- Batu Pahat
- Kota Tinggi
- Mersing - main port for ferries to Tioman and other islands
- Pasir Gudang
- Desaru — local beach resort on the east coast
- Endau Rompin National Park — hiking in ancient jungles
- Sibu Island — marine park island off the eastern coast, popular with divers
- Tanjung Resang
- Gunung Ledang
Despite its large size, most of Johor is covered with rubber and oil palm plantations, with few historical attractions or natural wonders. Most people just pass through on their way between Kuala Lumpur, Singapore and the islands of the East Coast.
Johor Bahru is on the Malaysian rail network and has an airport with good connections around Malaysia.
Virtually all transport in Johor radiates out from Johor Bahru.
- Legoland Malaysia Resort, Winkfield Road, Nusajaya (Near Johor Bahru), ☎ +60 7 597 8888, e-mail: info@LEGOLAND.my. 10AM-6PM. Strictly for the kids, this is a Lego brick themed amusement park, water park and hotel. 165-205MYR (adult); 133-165MYR (child).
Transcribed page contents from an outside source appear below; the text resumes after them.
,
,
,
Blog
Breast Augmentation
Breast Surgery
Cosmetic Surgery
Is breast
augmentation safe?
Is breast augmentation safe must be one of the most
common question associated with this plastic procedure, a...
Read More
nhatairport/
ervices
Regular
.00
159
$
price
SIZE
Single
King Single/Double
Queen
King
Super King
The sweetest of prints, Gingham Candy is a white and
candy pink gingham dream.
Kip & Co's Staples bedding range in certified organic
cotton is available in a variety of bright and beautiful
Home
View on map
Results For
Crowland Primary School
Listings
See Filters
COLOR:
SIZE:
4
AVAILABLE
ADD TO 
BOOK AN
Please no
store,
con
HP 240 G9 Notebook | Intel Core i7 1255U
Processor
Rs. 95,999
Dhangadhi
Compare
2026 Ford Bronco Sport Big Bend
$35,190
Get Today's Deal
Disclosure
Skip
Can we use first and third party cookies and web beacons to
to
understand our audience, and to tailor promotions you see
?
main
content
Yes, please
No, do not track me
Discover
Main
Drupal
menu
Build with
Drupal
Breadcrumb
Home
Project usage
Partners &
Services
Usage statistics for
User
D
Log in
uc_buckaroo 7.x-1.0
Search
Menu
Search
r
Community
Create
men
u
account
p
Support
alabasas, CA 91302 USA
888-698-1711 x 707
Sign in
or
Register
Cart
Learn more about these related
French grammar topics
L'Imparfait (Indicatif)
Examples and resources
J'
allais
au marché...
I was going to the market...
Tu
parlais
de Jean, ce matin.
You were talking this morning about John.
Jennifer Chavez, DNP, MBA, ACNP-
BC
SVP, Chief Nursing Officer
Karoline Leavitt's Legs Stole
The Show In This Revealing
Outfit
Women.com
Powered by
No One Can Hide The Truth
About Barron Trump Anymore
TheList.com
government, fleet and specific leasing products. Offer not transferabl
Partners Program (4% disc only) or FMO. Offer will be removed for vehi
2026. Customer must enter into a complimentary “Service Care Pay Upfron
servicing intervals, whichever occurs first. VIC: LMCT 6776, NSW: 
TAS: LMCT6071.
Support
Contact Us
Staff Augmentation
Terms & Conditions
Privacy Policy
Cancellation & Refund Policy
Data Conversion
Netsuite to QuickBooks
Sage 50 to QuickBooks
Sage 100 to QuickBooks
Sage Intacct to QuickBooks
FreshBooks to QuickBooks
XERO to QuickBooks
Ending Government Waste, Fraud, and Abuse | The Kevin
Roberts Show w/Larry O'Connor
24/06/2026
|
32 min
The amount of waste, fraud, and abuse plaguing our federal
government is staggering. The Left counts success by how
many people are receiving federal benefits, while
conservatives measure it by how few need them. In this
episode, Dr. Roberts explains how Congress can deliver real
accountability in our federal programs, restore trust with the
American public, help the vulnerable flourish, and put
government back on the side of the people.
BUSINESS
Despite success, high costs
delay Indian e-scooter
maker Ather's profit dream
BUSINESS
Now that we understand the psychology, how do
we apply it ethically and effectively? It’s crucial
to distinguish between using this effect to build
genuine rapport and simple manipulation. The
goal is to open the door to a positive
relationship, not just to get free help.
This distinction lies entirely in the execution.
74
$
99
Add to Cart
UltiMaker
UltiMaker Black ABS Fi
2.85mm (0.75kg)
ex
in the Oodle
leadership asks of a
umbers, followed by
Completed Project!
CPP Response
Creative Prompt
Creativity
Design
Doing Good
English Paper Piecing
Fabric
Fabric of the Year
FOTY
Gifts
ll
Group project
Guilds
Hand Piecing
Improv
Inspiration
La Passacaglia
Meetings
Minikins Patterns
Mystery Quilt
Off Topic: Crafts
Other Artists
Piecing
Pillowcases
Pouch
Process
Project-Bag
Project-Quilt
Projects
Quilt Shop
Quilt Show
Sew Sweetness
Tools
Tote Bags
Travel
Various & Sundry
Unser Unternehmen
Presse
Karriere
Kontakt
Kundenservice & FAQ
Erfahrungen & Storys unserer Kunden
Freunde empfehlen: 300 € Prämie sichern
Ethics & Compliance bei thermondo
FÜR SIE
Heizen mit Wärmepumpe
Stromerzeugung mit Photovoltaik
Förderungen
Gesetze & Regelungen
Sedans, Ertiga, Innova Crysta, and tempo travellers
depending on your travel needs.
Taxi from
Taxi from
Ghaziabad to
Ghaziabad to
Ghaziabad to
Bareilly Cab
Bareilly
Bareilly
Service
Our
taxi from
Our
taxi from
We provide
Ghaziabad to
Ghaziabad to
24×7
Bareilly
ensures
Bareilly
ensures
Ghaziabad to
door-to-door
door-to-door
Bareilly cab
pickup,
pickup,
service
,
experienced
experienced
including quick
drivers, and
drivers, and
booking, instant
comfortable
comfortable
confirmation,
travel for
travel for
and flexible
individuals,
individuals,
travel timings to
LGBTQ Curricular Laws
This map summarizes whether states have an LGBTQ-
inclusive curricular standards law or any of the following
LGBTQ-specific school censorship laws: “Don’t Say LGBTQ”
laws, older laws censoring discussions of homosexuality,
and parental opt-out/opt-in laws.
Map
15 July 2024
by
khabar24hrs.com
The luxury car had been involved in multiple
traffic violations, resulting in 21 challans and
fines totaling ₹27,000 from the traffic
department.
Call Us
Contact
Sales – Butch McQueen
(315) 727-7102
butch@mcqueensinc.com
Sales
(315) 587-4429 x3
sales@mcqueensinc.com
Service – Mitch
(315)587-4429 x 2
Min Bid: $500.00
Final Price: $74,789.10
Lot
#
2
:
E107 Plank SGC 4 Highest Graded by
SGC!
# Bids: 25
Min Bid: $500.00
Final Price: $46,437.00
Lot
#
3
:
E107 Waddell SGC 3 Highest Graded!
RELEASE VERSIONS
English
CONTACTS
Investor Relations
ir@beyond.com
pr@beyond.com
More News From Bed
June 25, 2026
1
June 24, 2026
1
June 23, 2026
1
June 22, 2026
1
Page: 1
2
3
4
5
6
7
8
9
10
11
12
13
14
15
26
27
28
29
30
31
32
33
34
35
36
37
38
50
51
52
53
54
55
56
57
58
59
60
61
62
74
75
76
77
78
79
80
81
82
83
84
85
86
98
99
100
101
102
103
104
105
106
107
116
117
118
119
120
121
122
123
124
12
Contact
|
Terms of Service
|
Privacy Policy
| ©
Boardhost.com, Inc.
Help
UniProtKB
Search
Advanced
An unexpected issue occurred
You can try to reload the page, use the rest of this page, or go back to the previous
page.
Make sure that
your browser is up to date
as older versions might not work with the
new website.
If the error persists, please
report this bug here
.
Johor's culinary specialities include mee rebus, spicy noodles in sweet potato soup, and Johor laksa, an offbeat version of the ubiquitous noodle dish: in Johor's version, the usual rice noodles are replaced with yellow egg noodles (not spaghetti) and topped with a thick paste of fish, onion, peanuts, chili peppers and spices.
Mee Rebus Stulang, Kacang Pol Haji, Sayur kangkung Cincin Mas and others will surely bring up the mood plus with the nicely done ABC special, cendol and other varieties of hot drink to choose from.
Whilst crime rates are increasing, especially in state capital Johor Bahru, the region is no more dangerous than most other cities or countries in South East Asia (or, indeed, any other continent).
Take care of your personal belongings whilst strolling along the streets, particularly when alone. Do not dress inappropriately (primarily out of respect for local customs and cultures) and do not show expensive jewellery or count large amounts of money in public places. Take the same common-sense precautions you would elsewhere.